▶ [WHAT TO WORK ON] Continue the X-47B aerial refueling text from the point where it ends.
— Start SUPPLIED TEXT —
> our title:
X-47B First to Refuel Autonomously In Flight
> original title:
X-47B First to Complete Autonomous Aerial Refueling
(Source: US Naval Air Systems Command; issued April 22, 2015)
The X-47B receives fuel from an Omega K-707 tanker April 22 while operating over the Chesapeake Bay. This test marked the first time an unmanned aircraft refueled in flight. (US Navy photo)
While flying off the coast of Maryland and Virginia, the X-47B connected to an Omega K-707 tanker aircraft and received over 4,000 pounds of fuel using the Navy's probe-and-drogue method.
"What we accomplished today demonstrates a significant, groundbreaking step forward for the Navy," said Capt. Beau Duarte, the Navy's Unmanned Carrier Aviation program manager. "The ability to autonomously transfer and receive fuel in flight will increase the range and flexibility of future unmanned aircraft platforms, ultimately extending carrier power projection."
During the test, the X-47B exchanged refueling messages with a government-designed Refueling Interface System (RIS) aboard the tanker. The aircraft autonomously maneuvered its fixed refueling probe into the tanker's drogue, also known as the basket, the same way a Navy pilot would refuel a manned aircraft.
"In manned platforms, aerial refueling is a challenging maneuver because of the precision required by the pilot to engage the basket," Duarte said. "Adding an autonomous functionality creates another layer of complexity."
This testing helps solidify the concept that future unmanned aircraft can perform standard missions like aerial refueling and operate seamlessly with manned aircraft as part of the Carrier Air Wing, he said.
"This segment of the X-47B demonstration program allowed us to further mature AAR technologies and evaluate the government tanker RIS," said Barbara Weathers, X-47B deputy program manager. "We used similar command-control and navigation processes previously demonstrated during the X-47B landings aboard the aircraft carrier."
Over the last few years, the Navy accomplished several significant firsts with the X-47B that showcased the Navy's commitment to unmanned carrier aviation. With the completion of this program, the service continues to develop its future unmanned carrier-based platform, known as UCLASS.
X-47B Unmanned Aircraft Demonstrates The First Autonomous Aerial Refueling
(Source: Northrop Grumman Corporation; issued April 22, 2015)
— End SUPPLIED TEXT —
— Start DATASET RECORDS —
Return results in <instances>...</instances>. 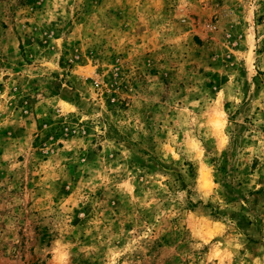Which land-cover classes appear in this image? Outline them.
<instances>
[{
	"label": "rangeland",
	"instance_id": "rangeland-1",
	"mask_svg": "<svg viewBox=\"0 0 264 264\" xmlns=\"http://www.w3.org/2000/svg\"><path fill=\"white\" fill-rule=\"evenodd\" d=\"M0 264H264V0H0Z\"/></svg>",
	"mask_w": 264,
	"mask_h": 264
}]
</instances>
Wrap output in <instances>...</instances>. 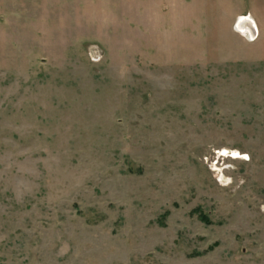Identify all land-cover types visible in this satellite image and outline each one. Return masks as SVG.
— End DATASET RECORDS —
▶ [FINAL RESULT]
This is another historic aviation milestone for the X-47B, which in 2013 became the first unmanned aircraft to autonomously launch from and recover aboard an aircraft carrier. In combination, these landmark demonstrations constitute a major step forward in autonomy that has application in both manned and unmanned aircraft. Autonomous launch, recovery and refueling have the potential for reducing operational costs in the future.
"AAR testing with the X-47B helps solidify the concept that future unmanned aircraft can perform standard missions like aerial refueling and operate seamlessly with manned aircraft as part of the Carrier Air Wing," said Capt. Beau Duarte, the Navy's Unmanned Carrier Aviation program manager.
During the probe and drogue (or "Navy-style") AAR demonstration, the X-47B performed a close formation flight rendezvous with an Omega K-707 tanker. Upon clearance from the tanker crew, the X-47B maneuvered into position behind the K-707 and successfully engaged the drogue. On completion of the refueling, the X-47B autonomously disengaged the drogue and maneuvered away from the tanker before returning to base.
"We are very pleased with the outcome of this first round of probe and drogue flights with the X-47B," said Pablo Gonzalez, UCAS-D program manager, Northrop Grumman Aerospace Systems. "The AAR system and X-47B both performed as expected. While we would certainly benefit from additional probe and drogue flight testing, we have reached a tipping point at which AAR is now feasible."
Northrop Grumman began developing AAR technology for both Navy and Air Force application nearly a decade ago, pioneering a "hybrid" approach that integrates both GPS and infrared imaging to enhance navigational precision and hedge against GPS disruption. Initial UCAS-D flight testing began in 2012 using a manned Learjet as a surrogate for the X-47B. These successful proof-of-concept flights demonstrated the overall feasibility of the X-47B AAR system and helped refine its navigation, command and control, and infrared sensor processing components.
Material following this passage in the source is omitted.